Key Takeaways
- SpaceX shares advanced 7.2% Monday, ending the session at $164.19 following Russell 1000 index inclusion.
- The aerospace company’s stock remains significantly below its June peak of $225.64 reached shortly after going public.
- Nasdaq-100 entry scheduled for July 7 may trigger additional index fund purchases.
- CEO Elon Musk expressed confidence SpaceX would surpass $100 billion revenue projections for 2028.
- Historical data on large IPOs suggests caution, with significant share unlock scheduled for August.
Shares of SpaceX (SPCX) advanced 7.2% during Monday’s trading session, finishing at $164.19. The rally coincided with the aerospace manufacturer’s formal entry into the Russell 1000 index.
Space Exploration Technologies Corp., SPCX
While the single-day gain appears impressive, context matters. The current price remains considerably beneath the $225.64 all-time high established mere days following the company’s June 12 market debut.
The Russell 1000 officially incorporated SpaceX after markets closed Friday. Monday represented the initial complete trading day reflecting this benchmark inclusion.
Meanwhile, S&P Global declined to expedite SpaceX into its benchmark indices. The decision stems from fundamental liquidity considerations.
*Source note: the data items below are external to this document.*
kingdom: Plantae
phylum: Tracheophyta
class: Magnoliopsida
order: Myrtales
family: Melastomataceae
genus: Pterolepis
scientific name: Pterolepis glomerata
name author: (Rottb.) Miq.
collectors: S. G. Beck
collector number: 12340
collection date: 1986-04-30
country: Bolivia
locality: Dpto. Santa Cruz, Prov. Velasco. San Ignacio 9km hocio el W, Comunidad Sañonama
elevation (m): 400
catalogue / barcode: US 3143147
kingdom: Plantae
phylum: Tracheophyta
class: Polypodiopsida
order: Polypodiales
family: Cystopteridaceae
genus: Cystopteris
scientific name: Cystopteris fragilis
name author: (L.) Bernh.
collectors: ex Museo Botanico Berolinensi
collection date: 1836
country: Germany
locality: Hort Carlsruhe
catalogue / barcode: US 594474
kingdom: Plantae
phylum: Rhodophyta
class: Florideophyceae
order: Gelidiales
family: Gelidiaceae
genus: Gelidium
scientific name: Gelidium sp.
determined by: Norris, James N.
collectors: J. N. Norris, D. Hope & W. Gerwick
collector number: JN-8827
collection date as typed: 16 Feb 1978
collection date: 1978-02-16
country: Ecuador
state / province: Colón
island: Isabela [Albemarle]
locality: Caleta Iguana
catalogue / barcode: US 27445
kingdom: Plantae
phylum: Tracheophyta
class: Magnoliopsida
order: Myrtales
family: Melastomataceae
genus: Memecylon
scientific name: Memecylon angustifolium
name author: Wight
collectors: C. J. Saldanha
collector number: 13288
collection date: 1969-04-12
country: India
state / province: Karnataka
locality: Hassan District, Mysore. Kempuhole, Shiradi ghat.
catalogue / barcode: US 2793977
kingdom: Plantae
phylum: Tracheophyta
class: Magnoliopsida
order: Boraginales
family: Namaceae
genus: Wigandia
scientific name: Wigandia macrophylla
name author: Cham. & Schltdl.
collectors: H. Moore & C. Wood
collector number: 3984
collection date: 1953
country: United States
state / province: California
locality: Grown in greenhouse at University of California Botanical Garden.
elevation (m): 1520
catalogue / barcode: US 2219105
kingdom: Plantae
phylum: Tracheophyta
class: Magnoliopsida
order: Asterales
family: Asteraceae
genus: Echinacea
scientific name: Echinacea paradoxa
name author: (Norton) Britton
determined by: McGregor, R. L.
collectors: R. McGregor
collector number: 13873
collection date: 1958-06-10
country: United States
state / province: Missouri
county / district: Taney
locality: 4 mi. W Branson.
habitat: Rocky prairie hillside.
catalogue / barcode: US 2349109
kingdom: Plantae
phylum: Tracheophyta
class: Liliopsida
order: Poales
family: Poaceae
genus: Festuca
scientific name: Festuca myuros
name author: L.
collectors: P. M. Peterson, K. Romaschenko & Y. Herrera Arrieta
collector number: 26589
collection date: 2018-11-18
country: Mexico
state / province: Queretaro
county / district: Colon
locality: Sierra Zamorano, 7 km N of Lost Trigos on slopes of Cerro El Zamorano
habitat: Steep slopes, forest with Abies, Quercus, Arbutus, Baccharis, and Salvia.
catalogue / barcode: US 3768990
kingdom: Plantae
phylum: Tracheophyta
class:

Approximately 86 million SpaceX shares currently exist in the public float. This represents just a minuscule portion of the company’s 13 billion-plus total share count—insufficient volume to accommodate substantial passive S&P 500 fund flows presently.
Additional tradable shares should become available throughout the coming months. Meanwhile, the more immediate market catalyst arrives with Nasdaq-100 membership on July 7.
This upcoming inclusion will likely generate purchases from investment vehicles including the Invesco QQQ ETF. Each of these three indices employs float-adjusted weighting methodologies, meaning actual market effects depend on publicly tradable shares versus total outstanding stock.
CEO Projects Strong Revenue Growth
Elon Musk contributed momentum to the stock’s weekend rally. Addressing speculation about SpaceX achieving $100 billion in 2028 revenue, he stated disappointment would follow if the company failed to substantially exceed that figure.
Current Wall Street consensus forecasts approximately $103 billion for 2028, positioning Musk’s comments as moderately aggressive rather than wildly optimistic. He additionally suggested SpaceX’s Grok 4.5 artificial intelligence system could surpass competing models from Anthropic.
The Grok platform originated at xAI, which completed its merger with SpaceX during February. That separate corporate structure has since been fully integrated into SpaceX operations.
Monday’s performance proved particularly notable against wider market conditions. The S&P 500 climbed 1.2% while the Dow Jones Industrial Average added 0.6%, both trailing SpaceX’s advancement considerably.
At present trading levels, SpaceX commands approximately $2 trillion in market capitalization. The stock’s post-debut floor reached $147.11, maintaining distance above its $135 initial public offering price.
Lessons from Previous Giant Public Offerings
SpaceX secured $85.7 billion through its IPO, shattering previous fundraising records. However, merely 4% of total company equity transferred to public market participants.
This structure carries significance given upcoming events: existing shareholder lockup expirations begin soon, with the initial wave arriving in August.
That opening unlock event will effectively double the publicly available share count. Historical precedent offers sobering perspective on heavily promoted, massive IPOs during their debut year.
Facebook,ربivian, and Robinhood each experienced substantial first-year declines following their public listings. Saudi Aramco, among history’s largest offerings, dropped 23.3% during its initial three-month period.
Research from Truist examining the 30 largest recent IPOs identified average negative returns around -9% at both six-month and twelve-month intervals. Larger, established enterprises have generally demonstrated superior performance compared with smaller companies, per analysis from University of Florida professor Jay Ritter.
SpaceX carried roughly $500 billion in valuation twelve months ago, incorporating xAI assets. This indicates extraordinary appreciation has already been embedded within the current $2 trillion-plus valuation, arriving ahead of the August unlock milestone.